I have a list minhash_sig = ['112', '223'], and I would like to find the jaccard similarity between this list and every element in a pyspark dataframe's column. Unfortunately I'm not able to do so.
I've tried using array_intersect, as well as array_union to attempt to do the comparison. However, this does not work as I get the message Resolved attribute missing
.
Here is the pyspark dataframe that I have created so far.
df = spark.createDataFrame(
[
(1, ['112','333']),
(2, ['112','223'])
],
["id", "minhash"] # add your column names here
)
minhash_sig = ['112', '223']
df2 = spark.createDataFrame([Row(c1=minhash_sig)])
And here is the code that I've used to try to compare the list to the pyspark column elements.
df.withColumn('minhash_sim',size(array_intersect(df2.c1, df.minhash)))
Does anyone know how I can do this comparison without this error?
the column from df2 will not be known to df1 unless you join them and create one object, you can try to first crossjoin both and then try your code:
df.crossJoin(df2).withColumn('minhash_sim',size(array_intersect("c1", "minhash")))\
.show()
+---+----------+----------+-----------+
| id| minhash| c1|minhash_sim|
+---+----------+----------+-----------+
| 1|[112, 333]|[112, 223]| 1|
| 2|[112, 223]|[112, 223]| 2|
+---+----------+----------+-----------+

## DATASET EXTRACT
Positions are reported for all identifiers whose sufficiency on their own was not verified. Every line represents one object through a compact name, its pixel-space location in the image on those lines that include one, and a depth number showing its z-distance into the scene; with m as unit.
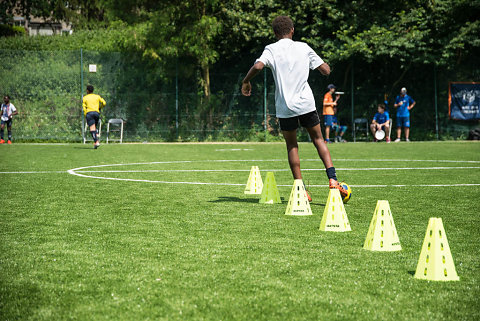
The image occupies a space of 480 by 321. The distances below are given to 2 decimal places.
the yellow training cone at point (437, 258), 3.76
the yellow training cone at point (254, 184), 8.20
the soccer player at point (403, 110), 24.98
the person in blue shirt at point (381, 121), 24.94
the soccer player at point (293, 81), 7.17
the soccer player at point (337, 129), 25.23
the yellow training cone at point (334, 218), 5.39
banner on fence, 26.23
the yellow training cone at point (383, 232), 4.59
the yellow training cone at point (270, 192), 7.28
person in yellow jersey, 20.61
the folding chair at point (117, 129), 24.61
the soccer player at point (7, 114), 23.83
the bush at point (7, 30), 38.84
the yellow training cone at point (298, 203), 6.34
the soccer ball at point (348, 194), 6.91
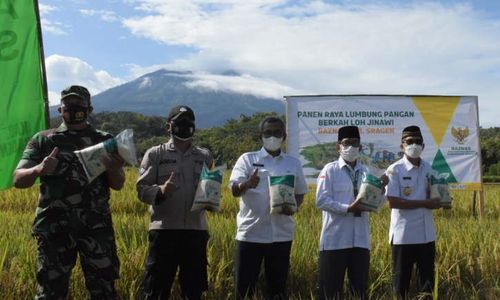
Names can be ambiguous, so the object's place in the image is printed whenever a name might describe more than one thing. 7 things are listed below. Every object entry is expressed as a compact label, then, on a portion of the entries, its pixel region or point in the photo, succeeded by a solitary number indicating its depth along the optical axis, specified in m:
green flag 5.46
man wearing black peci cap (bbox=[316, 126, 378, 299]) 3.94
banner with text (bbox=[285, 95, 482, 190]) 8.38
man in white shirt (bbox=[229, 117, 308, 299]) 3.93
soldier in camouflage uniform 3.30
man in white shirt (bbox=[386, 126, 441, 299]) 4.27
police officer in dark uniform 3.72
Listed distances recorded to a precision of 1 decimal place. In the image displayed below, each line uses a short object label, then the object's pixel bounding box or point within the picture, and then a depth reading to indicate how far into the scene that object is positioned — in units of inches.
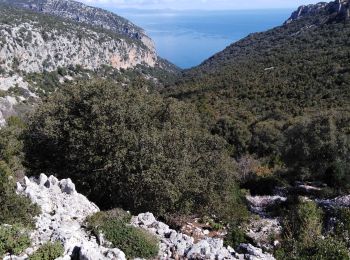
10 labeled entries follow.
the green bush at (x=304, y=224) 639.8
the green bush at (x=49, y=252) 490.2
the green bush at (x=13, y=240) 499.5
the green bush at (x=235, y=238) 731.4
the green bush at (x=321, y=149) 1216.2
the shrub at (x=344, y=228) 640.4
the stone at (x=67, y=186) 704.4
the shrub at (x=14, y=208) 565.3
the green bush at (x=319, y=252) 491.1
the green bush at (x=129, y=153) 800.3
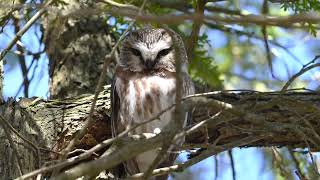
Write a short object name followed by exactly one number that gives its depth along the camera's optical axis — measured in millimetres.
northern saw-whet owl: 8414
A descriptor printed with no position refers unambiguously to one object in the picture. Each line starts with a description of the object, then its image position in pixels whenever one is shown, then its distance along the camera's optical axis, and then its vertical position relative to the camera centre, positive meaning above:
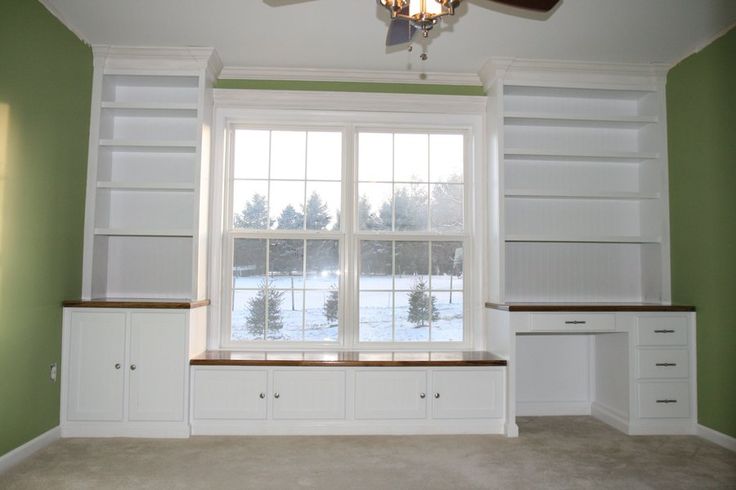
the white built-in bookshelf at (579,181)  3.89 +0.69
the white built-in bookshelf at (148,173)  3.69 +0.68
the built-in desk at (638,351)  3.55 -0.55
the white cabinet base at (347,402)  3.48 -0.90
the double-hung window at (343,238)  4.02 +0.23
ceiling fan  1.93 +0.96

## ASSIGNED TASK A
In the PySpark thread, why does the asker's withColumn call fail, and what does the reply do about it? Answer in one to three sentences.
## ASSIGNED TASK B
Answer these from the PySpark thread:
(i) Which two array functions did the asker try for the comparison?
(ii) What error message did the asker receive?
(iii) In the output table, what minhash_sim value does the row with id 2 show?

## ANSWER A
The call fails because the c1 column belongs to df2, and df cannot see it unless the two dataframes are joined into one object. The reply therefore cross joins df with df2 first and then applies size(array_intersect("c1", "minhash")) to the joined result.

## ANSWER B
(i) array_intersect and array_union
(ii) Resolved attribute missing
(iii) 2